Autrement dit : le recul statistique de l’inflation ne se traduit pas par un apaisement du ressenti.
Ce décalage, devenu structurel, tient autant aux mécanismes statistiques qu’à la réalité quotidienne des dépenses.
D’un côté, les indices officiels sont construits de manière à lisser les variations volatiles : le CPI repose sur un panier fixe qui pèse fortement l’immobilier, tandis que le PCE, utilisé par la Fed, réduit ce poids de moitié et suit davantage le comportement réel des consommateurs via une méthode dite « chaîne-type ». Cette approche capte mieux les substitutions entre produits mais tend à aplanir les hausses les plus abruptes.
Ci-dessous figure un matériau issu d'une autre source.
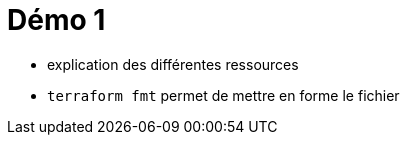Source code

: = Démo 1

* explication des différentes ressources
* `terraform fmt` permet de mettre en forme le fichier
Par ailleurs, le PCE couvre un périmètre plus large, notamment les dépenses de santé financées par des tiers, ce qui modère encore l’indice.
De l’autre côté, la perception des ménages est façonnée par les achats récurrents et visibles, alimentation, carburant, loyers, frais médicaux, dont les hausses sont directement ressenties, parfois plusieurs fois par semaine. Ces postes pèsent moins dans les calculs officiels, mais beaucoup plus lourd dans les budgets familiaux. Le passage en caisse, qu’il s’agisse de faire le plein ou de faire les courses, crée un ancrage psychologique fort : l’inflation « vécue » semble supérieure à l’inflation « mesurée ». Lorsque les salaires réels progressent moins vite, la perte de pouvoir d’achat paraît d’autant plus tangible.
Le climat politique contribue aussi à la déconnexion. Dans un contexte de polarisation, une partie de l’opinion doute des statistiques fédérales, tandis que l’environnement médiatique et les tensions commerciales mettent l’accent sur des postes où les hausses sont les plus visibles, renforçant le sentiment d’un problème inflationniste persistant. Les droits de douane, par exemple, alimentent l’idée d’une pression continue sur les prix, même lorsque l’impact macro apparaît limité.
En définitive, les indices CPI et PCE remplissent leur fonction : mesurer l’inflation moyenne de l’économie. Mais ils ne reflètent pas fidèlement la réalité vécue par les ménages, particulièrement lorsque les hausses les plus marquantes concernent les biens essentiels. Le malaise des consommateurs, nourri par leur budget quotidien plus que par les courbes macroéconomiques, explique pourquoi l’opinion reste négative alors que l’inflation officielle se rapproche de l’objectif de la Fed.